Application and data set recovery is never fun. Recovery is always a pressure situation and one that can cause small problems to snowball into major issues. Often, the storage administrator is responsible for recovering data. The usual exceptions are databases and (sometimes) the operating system itself. Databases have specialized tools for backup, but HSM, Data Set Services (DSSes), or another vendor product handle most data sets.

Intelligent SRM tools report on backups in HSM, integrating the database information into the storage environment. Automated recovery tools make it easy to back up and recover all types of data, even to the point when the failure occurred. One reason mainframe storage is inexpensive to manage and requires fewer people to manage it is that mainframe storage administrators implemented tiered storage, including migration, several years ago. This means not as much data needs to be backed up because some of it may have already been migrated.

Authorization

Storage administrators are responsible for the corporate crown jewels.

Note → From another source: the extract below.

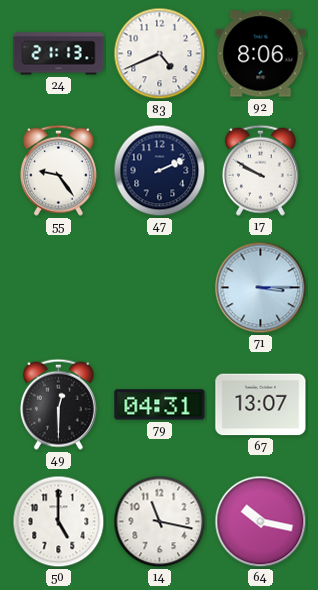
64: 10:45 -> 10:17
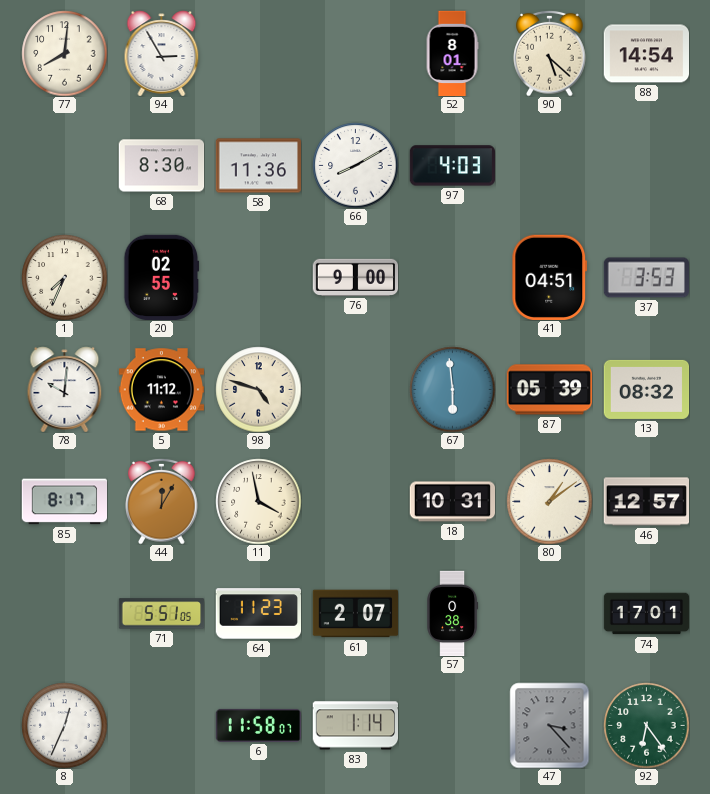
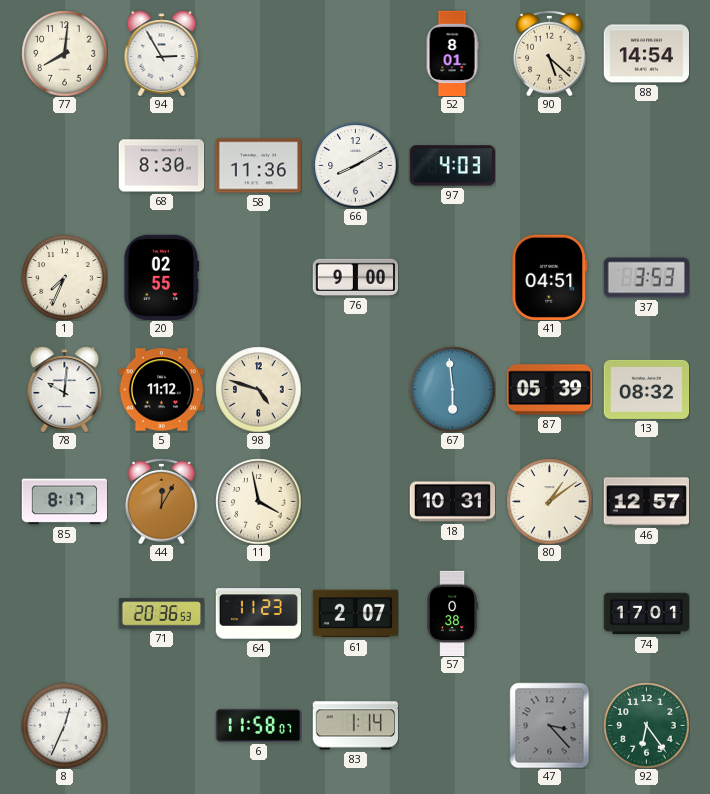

Yet, often, the practice of securing authorization to these resources is left to staff or individuals unfamiliar with the specific data protection mechanisms built into the system. In the case of storage management, certain authorization profiles must be in place to prevent the system or users from inadvertently causing damage. For example, SMS introduced the requirement that every managed data set must have a catalog entry. Even today, however, it’s not widely known that the security profiles to ensure catalog entries aren’t created by default.

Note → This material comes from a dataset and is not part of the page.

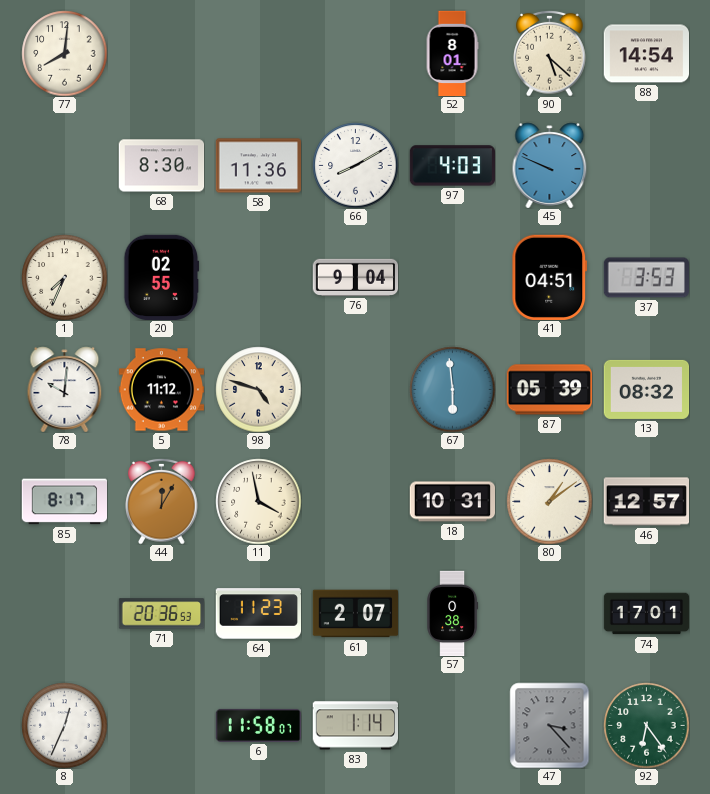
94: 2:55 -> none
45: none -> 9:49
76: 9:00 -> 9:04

In large, multi-system environments, Global Resource Serialization (GRS) or its equivalent is required to prevent systems from damaging one another. Components such as SMS and HSM depend on multi-system serialization functions to keep vital system structures safe. The most frequent reason HSM control data sets get corrupted is that serialization specifications are set incorrectly. The same philosophy applies to catalogs; they must be locked to ensure that users don’t inadvertently damage them. Even where tape data sets are concerned, the storage administrator gets involved because today’s environments require catalog integrity. As part of implementing automated storage management, companies can establish catalog rules that ensure storage environment security.

Problem Management

There’s never a good time for a problem and they often come in bunches. Much of a storage administrator’s time is spent managing problems. Given the storage administrator’s responsibilities, to shirk this area would only lead to bigger problems. Types of problems vary, but they generally fall into one or more of the major areas we’ve discussed. The tasks most likely to consume a storage administrator’s time are adding DASD, moving files, or finding data sets users have lost. Intelligent SRM automation tools, when combined with tools that prevent out-of-space abends, can drastically reduce or eliminate these problems. SRM reporting tools can help administrators quickly resolve the problems that do occur.

Conclusion

In today’s fast-paced, unforgiving, storage environment, learning on the job is like a trial by fire. SRM solutions give the storage administrator the information needed to solve problems on the first try by immediately getting to the root cause of a problem.